エミッタ接地回路を増幅器として使用する場合、ベース端子をバイアスする必要があります。バイアスとは、回路を動く状態にすることです。エミッタ接地回路の場合、トランジスタがONできる電圧(約0.6V以上)でベース端子をバイアスします。このバイアスにより、バイアス設定したVbe電圧に応じたエミッタ電流が流れ、コレクタ電流が流れます。このときコレクタ側には通常負荷が付くので、この負荷とバイアスにより流れるコレクタ電流で出力電圧DC電圧が決定されます。出力電圧はこの設定されたDCポイントを中心に信号がスイングします。
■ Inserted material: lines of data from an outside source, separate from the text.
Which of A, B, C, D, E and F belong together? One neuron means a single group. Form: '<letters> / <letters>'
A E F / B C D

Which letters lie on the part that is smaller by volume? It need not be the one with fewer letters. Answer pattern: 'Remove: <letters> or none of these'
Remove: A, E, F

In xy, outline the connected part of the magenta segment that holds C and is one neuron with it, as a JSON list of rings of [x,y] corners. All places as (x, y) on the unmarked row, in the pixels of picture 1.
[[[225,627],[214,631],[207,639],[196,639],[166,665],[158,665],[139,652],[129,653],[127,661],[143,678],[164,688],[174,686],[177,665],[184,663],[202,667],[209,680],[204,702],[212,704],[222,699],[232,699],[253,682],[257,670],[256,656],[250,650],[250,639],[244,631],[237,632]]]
エミッタ接地回路のベース電圧をバイアスする方法で一番簡単な方法は抵抗分割でベース電圧を設定する方法です。簡単な例を上げながら、基本エミッタ接地回路の各ポイントにおけるDCバイアス電圧を求めてみましょう。
2、各ノードの電圧/電流計算法
Fig.1 基本エミッタ接地回路
<回路条件> 電源電圧=5V
Z1=Z2=10kΩ Z3=25kΩ Z4=18kΩ
まずは各部品の意味について解説します。
Z1とZ2⇒ベース電圧用抵抗分割
Z3⇒負荷抵抗
Z4⇒エミッタ電流決定用抵抗
ではFig.1の回路の各電圧を計算していきましょう。
1、ベースバイアス電圧の決定
VINはZ1とZ2の抵抗分割なので
VIN=電源電圧×Z2/(Z1+Z2)=5v÷10kΩ/(10kΩ+10kΩ) =2.5
2、エミッタ電流の決定
エミッタ電圧VeはVINから
0.7V下がった電圧なので
Ve=VIN-Vbe=2.5V-0.7V=1.8V
エミッタ電流はVeをZ4で
割った値なので
Ie≒Ic=Ve/Z4=1.8V÷18kΩ=100μA
3、出力電圧の決定
出力電圧VOUTは電源電圧からコレクタ電流とZ3の電圧降下を引いたものなので
Vout=電源電圧 - (Z3×Ic)
=5 - (25kΩ×100μA)=2.5V
以上の計算により各ポイントにおけるDCバイアス電圧及び電流が計算出来ました。ここで最も重要なのはVbe=0.7Vとおくことにより、オームの法則を使って簡単に各電圧や電流が計算出来るということです。